What you are asked to do> Reproduce the material below, substituting "Decimals" for "Digits" and leaving everything else unchanged. Omit the pictures.

Data extract>
===============

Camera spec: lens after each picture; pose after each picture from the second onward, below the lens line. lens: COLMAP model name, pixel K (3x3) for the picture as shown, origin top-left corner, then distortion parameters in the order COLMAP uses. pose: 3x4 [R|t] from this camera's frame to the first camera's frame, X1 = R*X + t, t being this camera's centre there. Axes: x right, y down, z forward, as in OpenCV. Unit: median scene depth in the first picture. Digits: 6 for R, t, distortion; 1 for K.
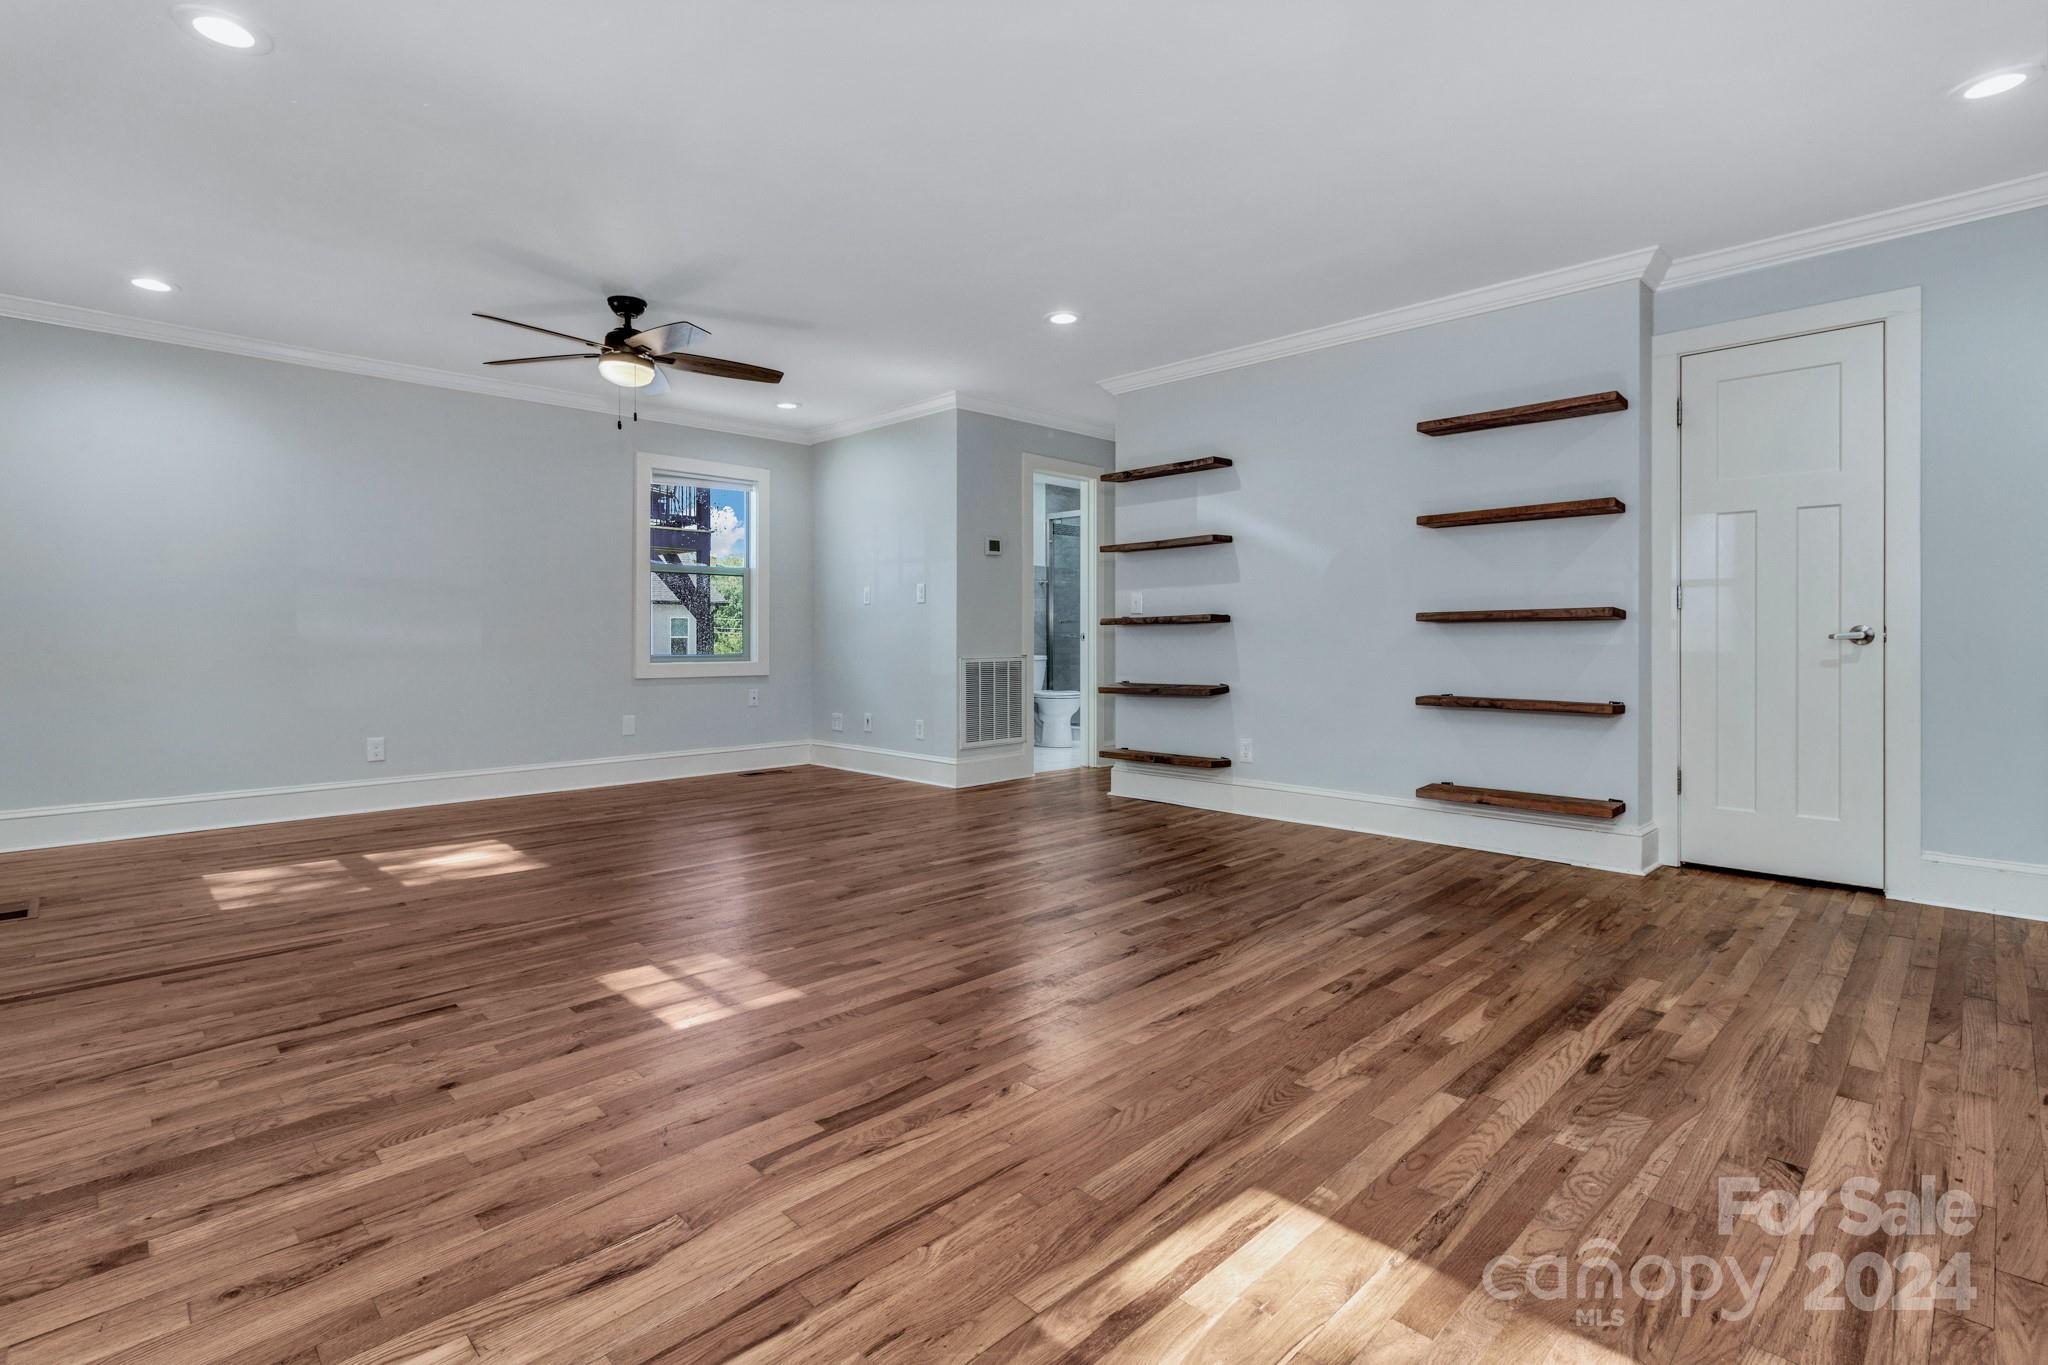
lens RADIAL K [[954.1, 0, 1020.3], [0, 954.1, 647.0], [0, 0, 1]] dist [0.001147, -0.000086]
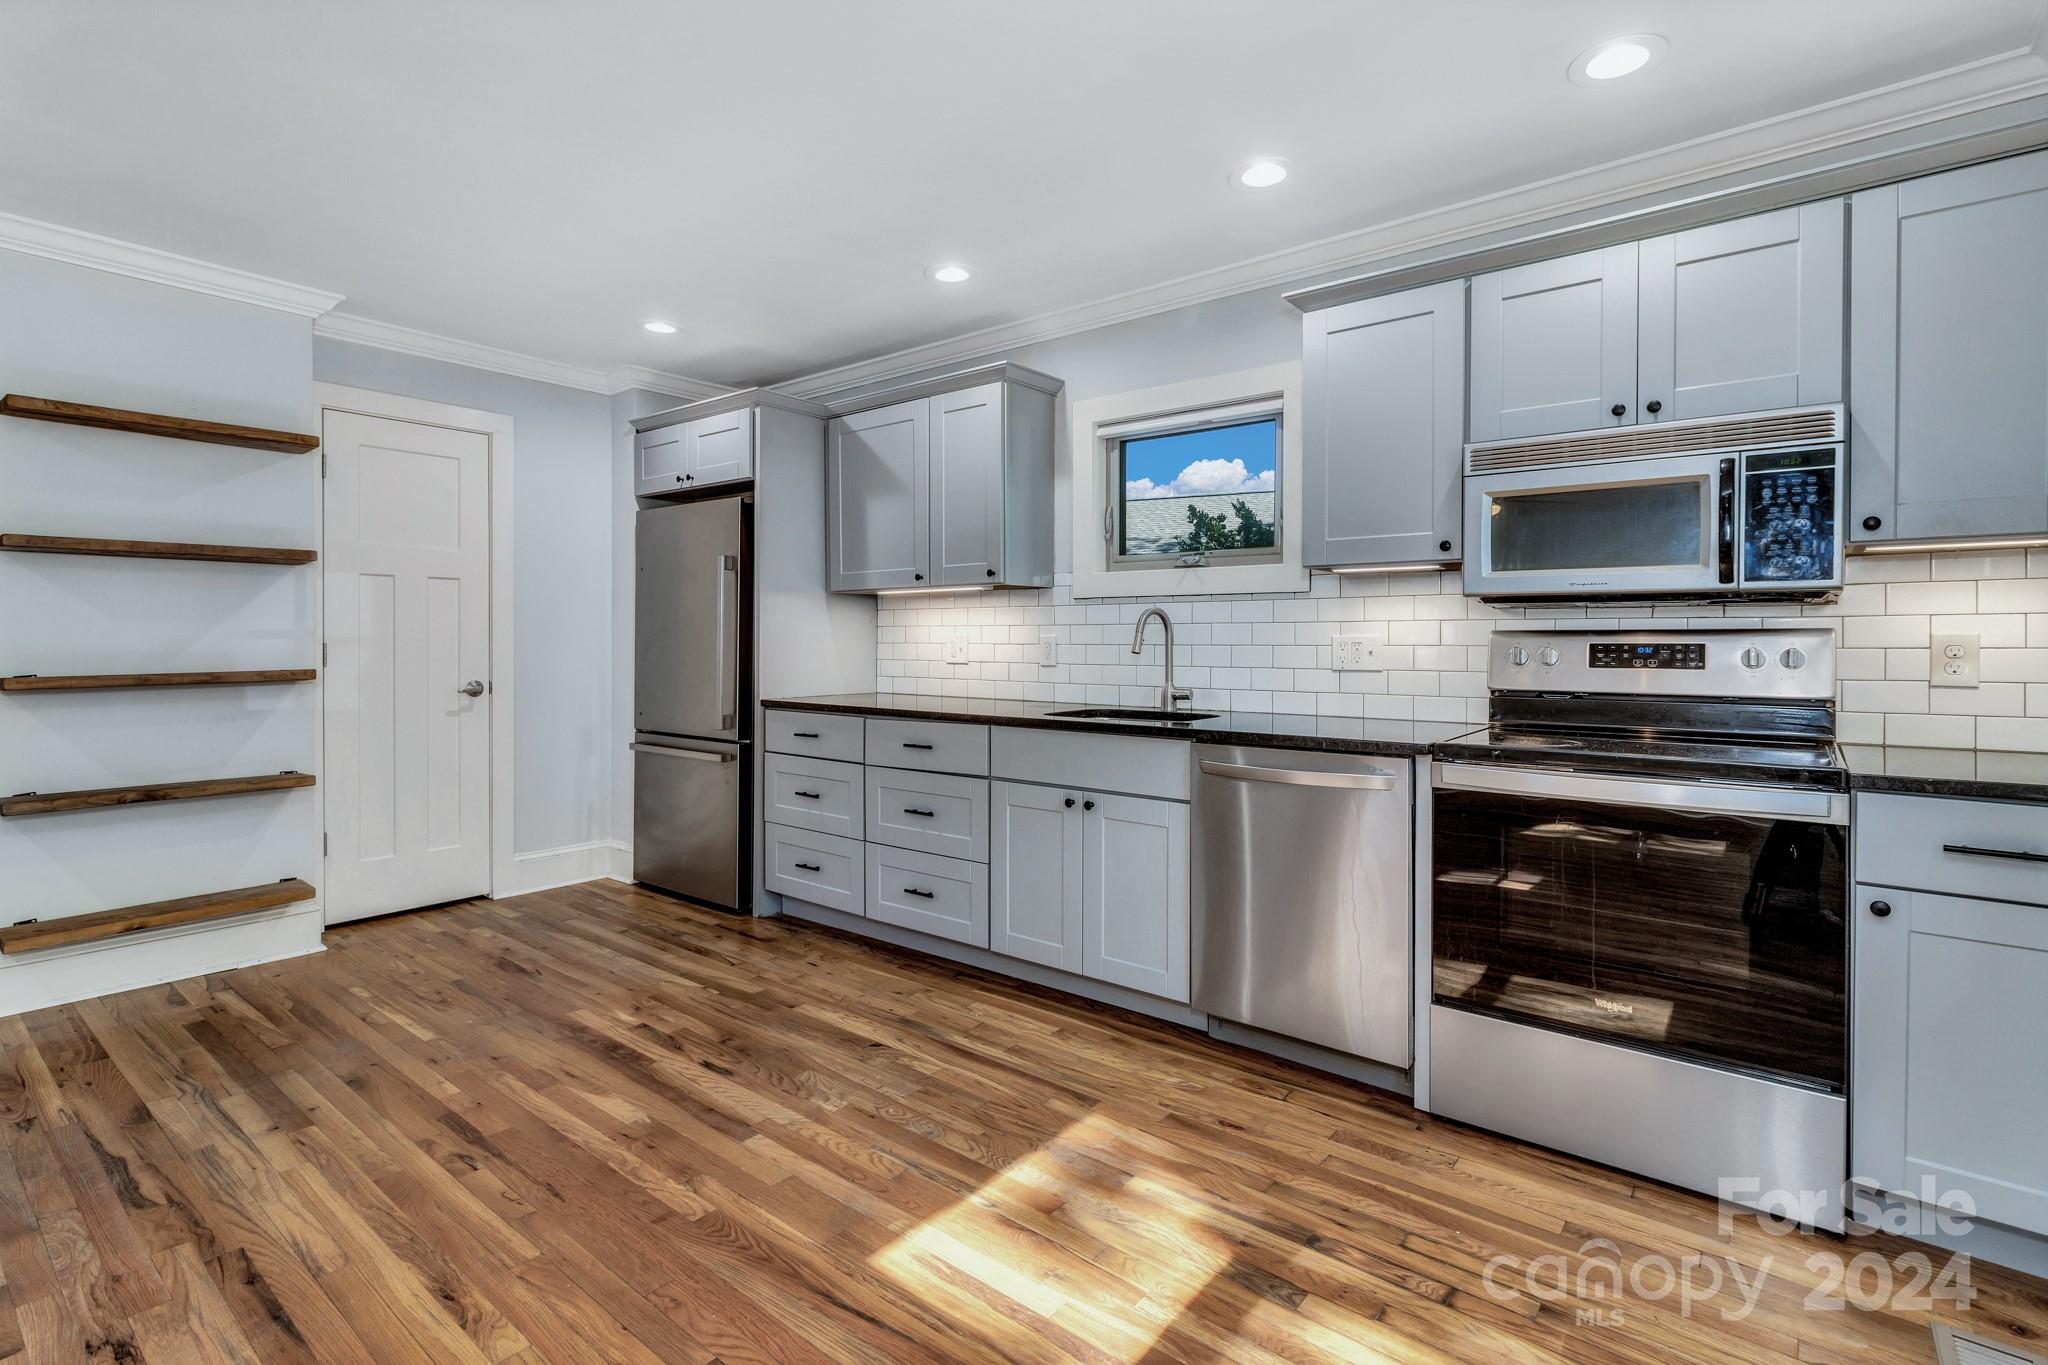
lens RADIAL K [[954.1, 0, 1020.3], [0, 954.1, 647.0], [0, 0, 1]] dist [0.001147, -0.000086]
pose [[-0.122778, -0.004425, 0.992424, -0.580558], [0.005950, 0.999969, 0.005194, -0.096253], [-0.992416, 0.006542, -0.122748, 0.669612]]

===============

Exercise solution>
Camera spec: lens after each picture; pose after each picture from the second onward, below the lens line. lens: COLMAP model name, pixel K (3x3) for the picture as shown, origin top-left corner, then distortion parameters in the order COLMAP uses. pose: 3x4 [R|t] from this camera's frame to the first camera's frame, X1 = R*X + t, t being this camera's centre there. Axes: x right, y down, z forward, as in OpenCV. Unit: median scene depth in the first picture. Decimals: 6 for R, t, distortion; 1 for K.
lens RADIAL K [[954.1, 0, 1020.3], [0, 954.1, 647.0], [0, 0, 1]] dist [0.001147, -0.000086]
lens RADIAL K [[954.1, 0, 1020.3], [0, 954.1, 647.0], [0, 0, 1]] dist [0.001147, -0.000086]
pose [[-0.122778, -0.004425, 0.992424, -0.580558], [0.005950, 0.999969, 0.005194, -0.096253], [-0.992416, 0.006542, -0.122748, 0.669612]]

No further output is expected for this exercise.